**Work order**
Examine the material below. Gather every line in which the string "zdjęciem" appears.

Segment Open

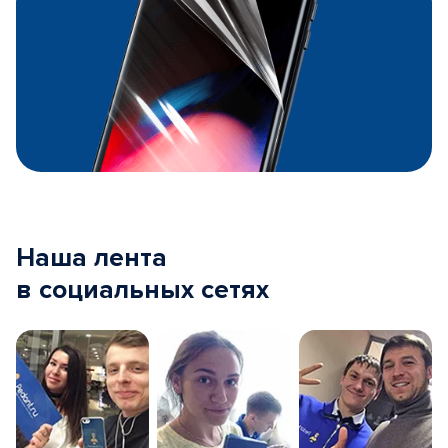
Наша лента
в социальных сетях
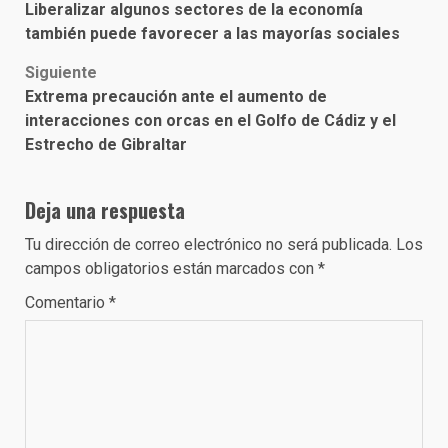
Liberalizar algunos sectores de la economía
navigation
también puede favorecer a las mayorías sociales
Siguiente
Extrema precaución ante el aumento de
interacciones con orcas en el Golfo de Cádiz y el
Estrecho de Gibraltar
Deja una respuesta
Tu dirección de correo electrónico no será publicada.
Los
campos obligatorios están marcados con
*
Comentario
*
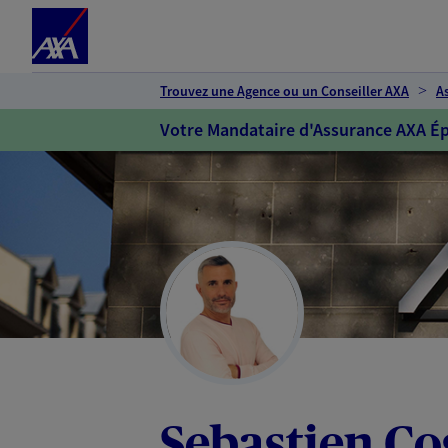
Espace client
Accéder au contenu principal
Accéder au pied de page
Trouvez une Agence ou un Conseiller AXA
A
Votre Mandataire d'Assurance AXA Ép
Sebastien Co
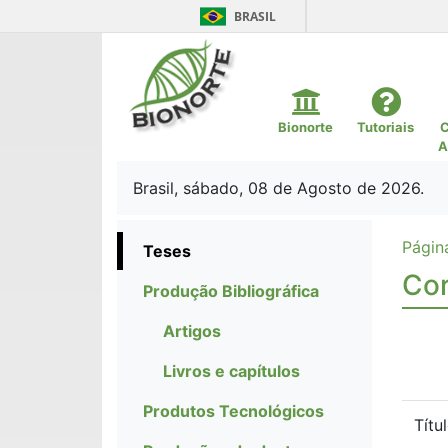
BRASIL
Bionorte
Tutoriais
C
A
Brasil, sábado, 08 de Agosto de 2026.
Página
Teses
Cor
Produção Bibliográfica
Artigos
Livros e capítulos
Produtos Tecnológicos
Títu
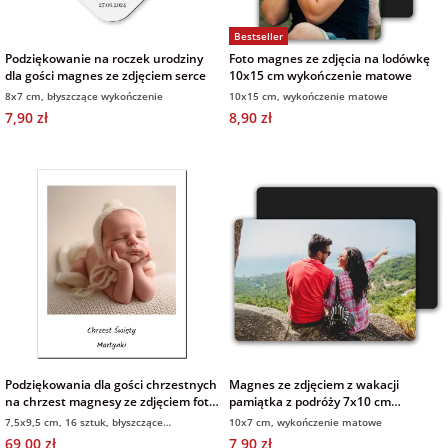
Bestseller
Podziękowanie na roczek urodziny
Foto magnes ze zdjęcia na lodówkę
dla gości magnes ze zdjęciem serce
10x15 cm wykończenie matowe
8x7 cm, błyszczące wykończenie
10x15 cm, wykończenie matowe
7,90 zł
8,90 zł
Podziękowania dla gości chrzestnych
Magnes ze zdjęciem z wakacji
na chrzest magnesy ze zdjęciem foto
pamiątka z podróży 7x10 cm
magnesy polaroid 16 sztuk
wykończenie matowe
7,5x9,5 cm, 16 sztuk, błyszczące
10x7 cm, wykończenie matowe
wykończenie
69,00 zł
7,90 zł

Segment Closed
Segment Open

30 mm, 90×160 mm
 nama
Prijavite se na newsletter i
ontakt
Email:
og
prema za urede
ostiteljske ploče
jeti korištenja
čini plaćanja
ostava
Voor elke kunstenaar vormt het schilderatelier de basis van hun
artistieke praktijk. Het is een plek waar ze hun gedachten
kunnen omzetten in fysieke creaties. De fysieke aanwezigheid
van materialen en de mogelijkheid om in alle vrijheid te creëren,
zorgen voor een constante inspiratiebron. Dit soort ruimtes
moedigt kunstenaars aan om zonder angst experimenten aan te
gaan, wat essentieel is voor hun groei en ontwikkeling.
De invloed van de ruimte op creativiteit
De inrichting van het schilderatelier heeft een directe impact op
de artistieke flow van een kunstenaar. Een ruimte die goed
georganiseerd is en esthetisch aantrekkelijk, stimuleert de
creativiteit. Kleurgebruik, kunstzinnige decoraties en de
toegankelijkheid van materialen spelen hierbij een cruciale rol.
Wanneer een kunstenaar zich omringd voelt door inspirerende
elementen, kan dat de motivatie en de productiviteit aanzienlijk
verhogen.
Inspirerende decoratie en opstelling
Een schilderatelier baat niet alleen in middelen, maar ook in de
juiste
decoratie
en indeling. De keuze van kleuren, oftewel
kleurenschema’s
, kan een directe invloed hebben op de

Segment Closed
Segment Open

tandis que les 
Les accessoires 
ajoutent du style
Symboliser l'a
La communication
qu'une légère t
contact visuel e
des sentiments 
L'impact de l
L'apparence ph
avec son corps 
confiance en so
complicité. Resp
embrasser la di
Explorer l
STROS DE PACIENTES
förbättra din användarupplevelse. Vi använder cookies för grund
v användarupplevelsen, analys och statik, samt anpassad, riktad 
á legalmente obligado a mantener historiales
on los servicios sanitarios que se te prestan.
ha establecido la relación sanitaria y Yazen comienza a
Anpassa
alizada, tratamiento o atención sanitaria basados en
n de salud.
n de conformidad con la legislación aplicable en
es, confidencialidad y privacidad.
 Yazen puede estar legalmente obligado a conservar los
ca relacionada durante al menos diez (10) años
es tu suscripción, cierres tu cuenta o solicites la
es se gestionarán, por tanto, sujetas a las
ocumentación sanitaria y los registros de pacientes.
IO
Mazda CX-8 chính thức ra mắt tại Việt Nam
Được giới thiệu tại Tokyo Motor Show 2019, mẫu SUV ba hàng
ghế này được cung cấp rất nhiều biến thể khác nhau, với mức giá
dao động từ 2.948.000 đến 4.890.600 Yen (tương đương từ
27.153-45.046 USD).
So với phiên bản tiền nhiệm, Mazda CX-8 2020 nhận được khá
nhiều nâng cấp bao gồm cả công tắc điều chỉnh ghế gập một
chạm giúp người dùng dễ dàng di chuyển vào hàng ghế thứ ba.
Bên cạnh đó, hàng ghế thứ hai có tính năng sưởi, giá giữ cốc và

Segment Closed

**Response for this exercise**
dla gości magnes ze zdjęciem serce
Magnes ze zdjęciem z wakacji
na chrzest magnesy ze zdjęciem foto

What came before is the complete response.